I'm trying to make a simple frequency meter using an Arduino Zero.
The application is to read a frequency from an audio input (an oscillator for a modular synth). The code below gets pretty close, but ends up being off by a couple of Hz, enough to not be able to tune an instrument.
Thanks for the quick reply! I gave that library a shot, but the results I got from it were surprisingly inaccurate. I played with config but still didn't have any luck.
m_forum:
The application is to read a frequency from an audio input (an oscillator for a modular synth). The code below gets pretty close, but ends up being off by a couple of Hz, enough to not be able to tune an instrument.
The displayed frequency is also rather noisy. I'm testing it on my oscilloscope at the same time, so I know the issue isn't the input.
Is the frequency error biased in one direction or is it random about the correct value? If the latter you could try averaging some number of measurements or results to provide a smoothed output.
What is the oscillator waveform? pulsein() should work well with square wave input. If it's a sine wave or something with similarly slow rise and fall times then threshold detection with pulsein() might not be as consistent as one might hope. If it's musical note with harmonic content then a pulsein() approach is almost certainly doomed.
The pulsein() function (on Atmega328 boards at least) uses "spin loop" timing so there is potential for it to get screwed up by compiler optimizations or version changes. I don't know how well it's been wrung out on the Zero, but I was surprised when I learned it didn't use hardware timers.
Finally, another poster and I worked through an autocorrelation-based approach to a tuner program that worked pretty well. I was still seeing bias errors, but I believe that was down to the frequency accuracy of the ceramic resonator on the Arduino Uno clone. I believe your Zero has a crystal which should be considerably more accurate.
m_forum:
I'm trying to make a simple frequency meter using an Arduino Zero.
....
The displayed frequency is also rather noisy. I'm testing it on my oscilloscope at the same time, so I know the issue isn't the input.
Any idea why this might be off?
Thanks!
Well you can immediate improve the rounding on that division to be actual round-to-nearest rather than truncation:
frequency = (1000000 + (totalTime>>1)) / totalTime;
// or:
frequency = int (round (1e6 / totalTime)) ;
Another way to improve it is to count the total time for 10 cycles, say, which will both be more accurate and reduce noise due to timing jitter in the system.
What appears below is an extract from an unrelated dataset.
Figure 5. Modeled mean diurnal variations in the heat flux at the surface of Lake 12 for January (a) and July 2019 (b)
Does the Arduino Zero use a quartz crystal or a ceramic resonator for its clock? If the latter you can expect
errors of around 0.5% in any time or frequency measurement due to the crude clock source.
Is the frequency error biased in one direction or is it random about the correct value? If the latter you could try averaging some number of measurements or results to provide a smoothed output.
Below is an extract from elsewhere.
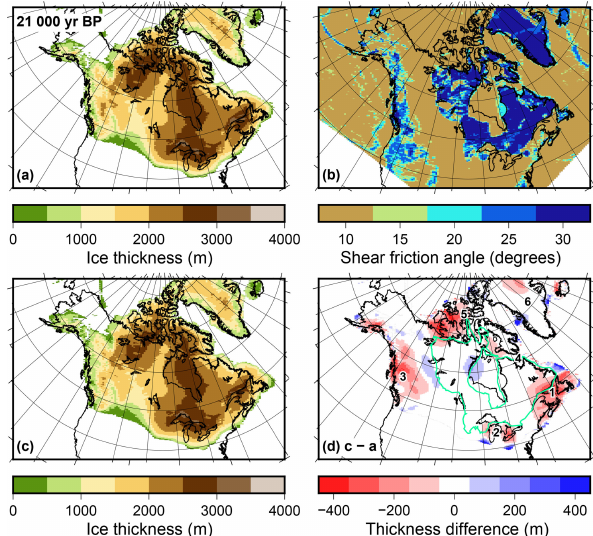
Figure 10. Impact of the geology on the simulation of North Amer- ican ice sheets. (a) Thickness of the ice sheets at 21000yrBP (after about 101000 years of simulation) with the default shear friction angle, φ = 30 ◦ . (b) Shear friction angle adjusted downwards sedi- ments and volcanic rock. (c) Ice thickness at 21000yrBP using the shear friction angle shown in (b) . (d) Difference in ice thickness between (a) and (c) . The numbers in (d) represent areas mentioned in the text: (1) eastern Canada, (2) Great Lakes, (3) Cordillera, (4) Hudson Strait, (5) Arctic Archipelago and (6) Greenland. The green outline shows the exposed limit of the Canadian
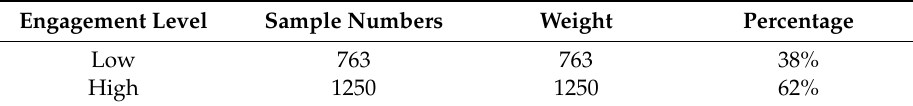
Table 3. Sample statistic of engagement level.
Unfortunately the error isn't bias, and smoothing (taking the running average) still doesn't result in a high enough accuracy to reliably tune.
Another way to improve it is to count the total time for 10 cycles, say, which will both be more accurate and reduce noise due to timing jitter in the system.
I also tried this for 10, 100, and 500 cycles, but unfortunately the error is still too high and too inconsistent
What is the oscillator waveform?
The waveform is a sinewave, but I would love this to work with sine, square and sawtooth.
If it's musical note with harmonic content then a pulsein() approach is almost certainly doomed.
Yeah it's looking more and more like pulsein() isn't going to be the way to go. A shame.
The waveform is a sinewave, but I would love this to work with sine, square and sawtooth.
Simple wave forms like this are easy to cope with. You just pass it through a voltage comparator before the input. In fact there is a comparator built into the Arduino Uno chip but it is little used here.
However, this only works on simple wave forms, anything like a real sound has the harmonics change over time and that will give you an inconsistent result.